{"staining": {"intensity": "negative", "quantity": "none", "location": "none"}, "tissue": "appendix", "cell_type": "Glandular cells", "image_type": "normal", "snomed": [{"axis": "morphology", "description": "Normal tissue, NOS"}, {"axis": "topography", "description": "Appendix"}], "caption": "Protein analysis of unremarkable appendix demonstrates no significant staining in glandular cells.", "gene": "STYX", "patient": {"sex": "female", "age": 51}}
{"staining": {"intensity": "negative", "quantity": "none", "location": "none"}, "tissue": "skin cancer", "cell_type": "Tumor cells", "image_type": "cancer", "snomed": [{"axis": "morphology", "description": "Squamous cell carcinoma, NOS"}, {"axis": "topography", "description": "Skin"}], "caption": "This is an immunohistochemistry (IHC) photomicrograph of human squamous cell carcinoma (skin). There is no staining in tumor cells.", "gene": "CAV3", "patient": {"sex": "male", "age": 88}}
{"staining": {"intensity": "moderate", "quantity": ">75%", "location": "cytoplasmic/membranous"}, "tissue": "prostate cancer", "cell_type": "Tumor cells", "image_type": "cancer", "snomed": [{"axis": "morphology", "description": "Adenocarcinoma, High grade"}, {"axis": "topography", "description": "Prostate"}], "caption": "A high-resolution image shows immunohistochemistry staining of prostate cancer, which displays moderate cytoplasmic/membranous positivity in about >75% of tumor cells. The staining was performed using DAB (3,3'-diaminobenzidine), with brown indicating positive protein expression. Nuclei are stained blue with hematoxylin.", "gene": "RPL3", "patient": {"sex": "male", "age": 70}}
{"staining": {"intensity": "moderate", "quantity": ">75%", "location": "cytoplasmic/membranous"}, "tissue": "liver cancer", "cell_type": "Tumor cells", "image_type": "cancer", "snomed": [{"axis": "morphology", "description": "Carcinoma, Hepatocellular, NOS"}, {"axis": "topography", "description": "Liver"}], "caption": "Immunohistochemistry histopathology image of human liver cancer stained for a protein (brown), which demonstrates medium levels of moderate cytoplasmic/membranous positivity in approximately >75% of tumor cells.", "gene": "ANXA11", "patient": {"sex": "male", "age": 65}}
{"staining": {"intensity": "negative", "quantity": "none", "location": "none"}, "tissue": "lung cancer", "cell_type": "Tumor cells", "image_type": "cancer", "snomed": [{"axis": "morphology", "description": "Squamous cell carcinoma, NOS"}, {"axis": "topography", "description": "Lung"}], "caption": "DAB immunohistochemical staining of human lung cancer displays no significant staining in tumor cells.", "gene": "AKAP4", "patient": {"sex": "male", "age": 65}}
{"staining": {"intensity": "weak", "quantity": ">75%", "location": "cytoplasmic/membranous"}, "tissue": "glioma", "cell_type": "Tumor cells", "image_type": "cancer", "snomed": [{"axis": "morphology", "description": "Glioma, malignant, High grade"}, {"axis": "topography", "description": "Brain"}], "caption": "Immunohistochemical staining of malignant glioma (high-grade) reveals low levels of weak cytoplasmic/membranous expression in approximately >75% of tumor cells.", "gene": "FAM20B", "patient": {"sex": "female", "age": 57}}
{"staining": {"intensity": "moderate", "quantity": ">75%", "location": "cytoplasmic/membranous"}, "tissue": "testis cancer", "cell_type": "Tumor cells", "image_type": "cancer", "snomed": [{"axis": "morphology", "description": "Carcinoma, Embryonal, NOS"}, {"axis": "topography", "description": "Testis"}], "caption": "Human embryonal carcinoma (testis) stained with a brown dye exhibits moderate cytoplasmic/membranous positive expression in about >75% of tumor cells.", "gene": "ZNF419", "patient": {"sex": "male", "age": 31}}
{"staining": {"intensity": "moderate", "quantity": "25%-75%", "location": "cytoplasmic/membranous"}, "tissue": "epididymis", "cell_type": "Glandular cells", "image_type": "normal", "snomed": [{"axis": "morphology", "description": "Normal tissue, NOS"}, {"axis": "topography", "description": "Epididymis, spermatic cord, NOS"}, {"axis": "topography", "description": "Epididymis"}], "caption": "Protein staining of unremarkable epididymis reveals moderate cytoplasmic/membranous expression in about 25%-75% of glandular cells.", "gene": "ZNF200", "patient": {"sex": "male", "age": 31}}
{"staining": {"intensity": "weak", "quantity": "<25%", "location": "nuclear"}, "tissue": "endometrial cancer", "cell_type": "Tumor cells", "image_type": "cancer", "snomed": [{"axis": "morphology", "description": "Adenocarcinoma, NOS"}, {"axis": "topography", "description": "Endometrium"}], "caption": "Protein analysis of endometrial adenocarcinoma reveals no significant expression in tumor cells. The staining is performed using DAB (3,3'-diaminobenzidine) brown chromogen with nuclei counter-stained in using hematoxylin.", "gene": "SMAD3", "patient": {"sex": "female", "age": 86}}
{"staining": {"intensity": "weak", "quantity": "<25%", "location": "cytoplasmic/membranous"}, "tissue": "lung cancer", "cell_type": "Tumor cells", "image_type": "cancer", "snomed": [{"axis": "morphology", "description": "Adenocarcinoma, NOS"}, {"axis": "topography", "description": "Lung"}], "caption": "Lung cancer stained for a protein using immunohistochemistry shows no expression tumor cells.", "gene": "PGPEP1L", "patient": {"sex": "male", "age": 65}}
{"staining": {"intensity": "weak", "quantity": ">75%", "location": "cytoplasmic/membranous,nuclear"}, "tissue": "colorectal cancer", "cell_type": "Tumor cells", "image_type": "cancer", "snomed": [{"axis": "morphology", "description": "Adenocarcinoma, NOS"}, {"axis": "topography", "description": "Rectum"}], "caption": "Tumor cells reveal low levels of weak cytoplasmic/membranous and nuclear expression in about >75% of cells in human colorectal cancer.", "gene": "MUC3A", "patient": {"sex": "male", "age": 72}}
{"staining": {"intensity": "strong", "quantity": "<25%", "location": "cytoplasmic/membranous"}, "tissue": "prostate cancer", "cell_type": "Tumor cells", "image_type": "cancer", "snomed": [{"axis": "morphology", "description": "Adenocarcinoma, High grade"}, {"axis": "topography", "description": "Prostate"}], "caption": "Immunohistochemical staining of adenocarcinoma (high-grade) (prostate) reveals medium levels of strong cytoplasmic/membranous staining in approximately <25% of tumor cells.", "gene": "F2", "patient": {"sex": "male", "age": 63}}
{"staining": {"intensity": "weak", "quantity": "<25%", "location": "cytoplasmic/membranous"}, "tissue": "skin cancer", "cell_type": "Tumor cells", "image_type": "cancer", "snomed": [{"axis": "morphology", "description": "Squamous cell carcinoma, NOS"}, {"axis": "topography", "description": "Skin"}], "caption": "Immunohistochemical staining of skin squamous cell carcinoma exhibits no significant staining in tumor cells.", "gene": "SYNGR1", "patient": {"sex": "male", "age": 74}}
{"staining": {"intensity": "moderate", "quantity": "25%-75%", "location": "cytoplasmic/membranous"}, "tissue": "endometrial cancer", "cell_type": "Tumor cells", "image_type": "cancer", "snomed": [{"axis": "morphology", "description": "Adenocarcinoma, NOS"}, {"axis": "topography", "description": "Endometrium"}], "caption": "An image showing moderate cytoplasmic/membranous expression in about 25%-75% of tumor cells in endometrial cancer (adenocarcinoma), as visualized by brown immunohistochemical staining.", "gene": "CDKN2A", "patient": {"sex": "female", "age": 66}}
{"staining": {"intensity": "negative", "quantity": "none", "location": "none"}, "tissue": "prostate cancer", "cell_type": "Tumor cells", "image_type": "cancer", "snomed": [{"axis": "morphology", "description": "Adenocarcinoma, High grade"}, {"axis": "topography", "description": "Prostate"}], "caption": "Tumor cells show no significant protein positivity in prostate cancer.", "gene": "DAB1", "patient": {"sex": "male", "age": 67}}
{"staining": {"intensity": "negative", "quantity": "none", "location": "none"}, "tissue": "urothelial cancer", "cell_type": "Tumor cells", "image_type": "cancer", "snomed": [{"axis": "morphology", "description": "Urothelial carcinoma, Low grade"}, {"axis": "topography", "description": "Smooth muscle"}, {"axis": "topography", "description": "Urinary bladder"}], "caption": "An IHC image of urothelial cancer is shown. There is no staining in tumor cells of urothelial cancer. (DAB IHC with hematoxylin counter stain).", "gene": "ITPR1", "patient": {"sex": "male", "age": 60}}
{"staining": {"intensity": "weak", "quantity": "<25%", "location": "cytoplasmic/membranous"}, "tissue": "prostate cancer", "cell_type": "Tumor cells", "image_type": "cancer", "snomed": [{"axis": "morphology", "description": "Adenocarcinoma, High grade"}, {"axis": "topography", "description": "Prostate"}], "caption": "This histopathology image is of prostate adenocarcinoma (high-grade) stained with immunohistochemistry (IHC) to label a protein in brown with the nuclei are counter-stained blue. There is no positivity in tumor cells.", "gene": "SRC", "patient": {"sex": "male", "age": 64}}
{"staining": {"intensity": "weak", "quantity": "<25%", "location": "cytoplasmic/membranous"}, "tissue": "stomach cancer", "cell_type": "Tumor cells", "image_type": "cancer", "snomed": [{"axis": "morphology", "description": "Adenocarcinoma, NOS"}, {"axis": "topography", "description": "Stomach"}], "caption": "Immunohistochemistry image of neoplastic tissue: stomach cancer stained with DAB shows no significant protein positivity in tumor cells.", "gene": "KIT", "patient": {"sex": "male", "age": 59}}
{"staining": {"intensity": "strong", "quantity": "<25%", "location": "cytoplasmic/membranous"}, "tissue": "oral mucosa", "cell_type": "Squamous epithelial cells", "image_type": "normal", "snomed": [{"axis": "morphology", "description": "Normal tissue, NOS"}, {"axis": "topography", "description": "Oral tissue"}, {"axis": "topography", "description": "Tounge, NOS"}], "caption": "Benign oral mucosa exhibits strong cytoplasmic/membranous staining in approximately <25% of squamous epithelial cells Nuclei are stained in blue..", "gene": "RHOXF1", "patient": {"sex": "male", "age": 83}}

Problem requirements: Starting with the first line of the records above, give back each line exactly until the line with "is an immunohistochemistry" has been given as well.

Answer area:
{"staining": {"intensity": "negative", "quantity": "none", "location": "none"}, "tissue": "appendix", "cell_type": "Glandular cells", "image_type": "normal", "snomed": [{"axis": "morphology", "description": "Normal tissue, NOS"}, {"axis": "topography", "description": "Appendix"}], "caption": "Protein analysis of unremarkable appendix demonstrates no significant staining in glandular cells.", "gene": "STYX", "patient": {"sex": "female", "age": 51}}
{"staining": {"intensity": "negative", "quantity": "none", "location": "none"}, "tissue": "skin cancer", "cell_type": "Tumor cells", "image_type": "cancer", "snomed": [{"axis": "morphology", "description": "Squamous cell carcinoma, NOS"}, {"axis": "topography", "description": "Skin"}], "caption": "This is an immunohistochemistry (IHC) photomicrograph of human squamous cell carcinoma (skin). There is no staining in tumor cells.", "gene": "CAV3", "patient": {"sex": "male", "age": 88}}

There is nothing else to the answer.